Anyone involved in marketing knows the adage as old as advertising itself: “Half the money I spend on advertising is wasted; the trouble is I don’t know which half.” The reality may be worse though – not just a half, but an absolute majority of marketing budgets is wasted on customers that don’t generate enough profitability, says Peter Fader of the Wharton school of economics at the University of Pennsylvania.
The rise of big data and analytics technology promises to change that situation. Today, decision-makers are increasingly able to tell a wasted marketing budget from an effective one.
Nevertheless, few companies have what it takes to tap into big data riches, and the consequences may be dramatic.
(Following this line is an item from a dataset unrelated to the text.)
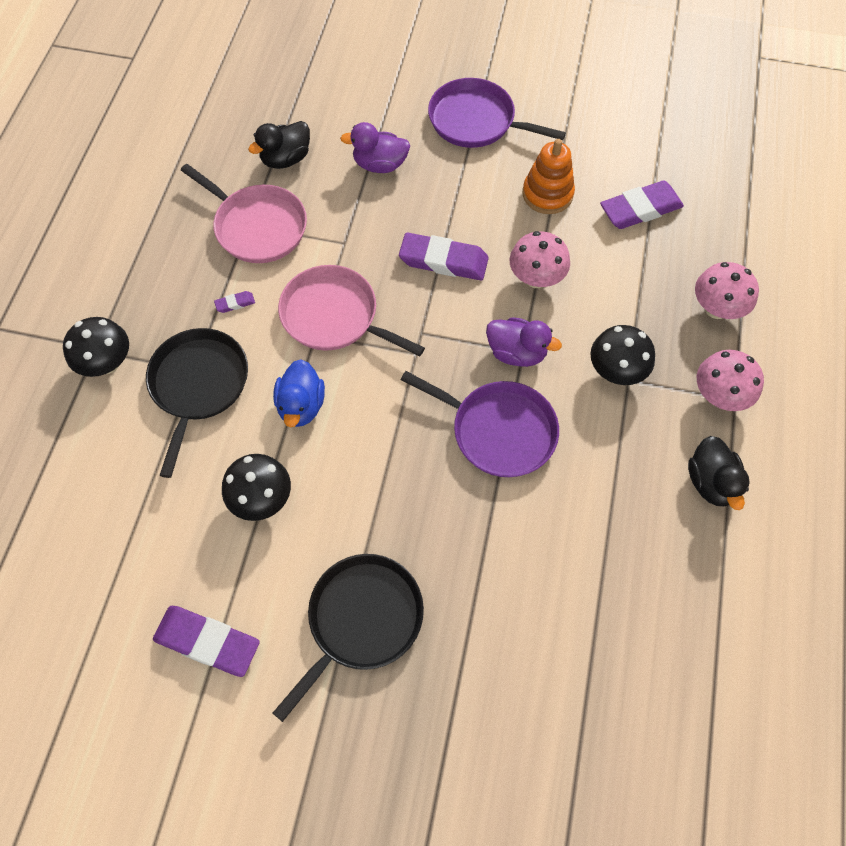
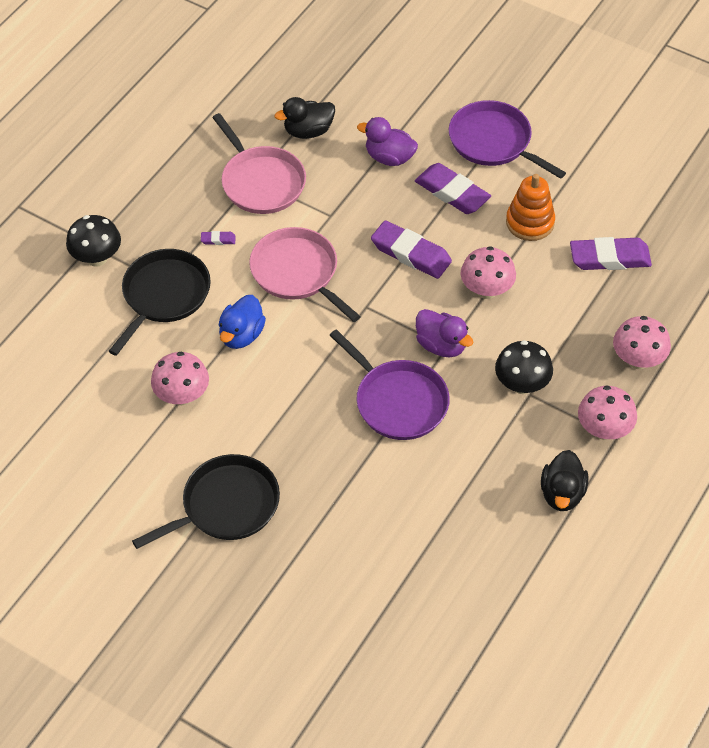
camera: 20 degrees right, 10 degrees down
(207, 642) = (101, 484): purple eraser -> purple eraser (452, 193)
(262, 498) = (182, 395): black mushroom -> pink mushroom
Singapore-based data science firm DATAVLT says that 99 percent of corporate data is wasted and never used to draw knowledge from it. Only one percent of the data companies collect and store is ever analyzed. This, according to DATAVLT, will cause as much as 96 percent of businesses that exist today to fail in 10 years.
Worldwide, big business is coming to realize the importance of data analytics. According to a 2017 Gartner study, “Out of 13 marketing capabilities, chief marketing officers [polled by Gartner] allocate 9.2 percent of their total marketing expense budget on marketing analytics — the most of any capability.” Only a couple of years earlier, analytics occupied 4th place in terms of marketing spending.
In absolute numbers, spending 9.2 percent of a marketing budget of, say, $10 million is $920,000, and not an uncommon price tag for data analytics projects. Amazon spends $7.2 billion on marketing worldwide, and data analytics is Amazon’s core competency. Data science truly becomes the secret weapon of large corporations to cut costs and anticipate customer expectations.
Smaller businesses in danger
But what kind of insight can $5,000, which is 10 percent of a marketing budget of, say, $50,000, buy? Right now, not much. “If you do not have five to six figure budget, you will not get anything of value out of the data”, said DATAVLT’s co-founder Michelle Yeo.
According to PayScale, a median data analyst salary in Shanghai, China, is around $14,000 a year. In Singapore, the same skill set is worth about $33,839 a year, without bonuses. This is a bare minimum expense required even to be able to analyse data with at least some sophistication. Expensive analytical tools add even more to the price, without any break-through results guaranteed.
DATAVLT says that if their predictions are correct, the first candidates for extinction are small and medium businesses.
Despite the doom and gloom, DATAVLT sees an opportunity for itself. The company targets its affordable Software as a Service (SaaS) data analytics product specifically to smaller and medium business, seeing the most potential demand in the Asia-Pacific region. It bets on blockchain as a cost-cutting tool. Even with a share less than 0.01 percent of the current market, DATAVLT plans to achieve a revenue of about $50 million in seven years.
In essence, DATAVLT’s platform crosses all available and relevant customer data, for example, services consumption, communication and behavior, with different external and open data sources. The engine takes into account economical, sociological, and anthropological information, and then correlates the data with behavioural inputs like profiling, tonality, and sentiment. The result of this correlation is data which is much deeper and analysis that is more meaningful, the company says.
“It is about empowerment. In an age where the norm is for large corporations to dominate, we can build something inclusive where independent brands can thrive and play a role in building the community together as an alternative. For that to happen, we actually have to help each other out”, says Michelle Yeo.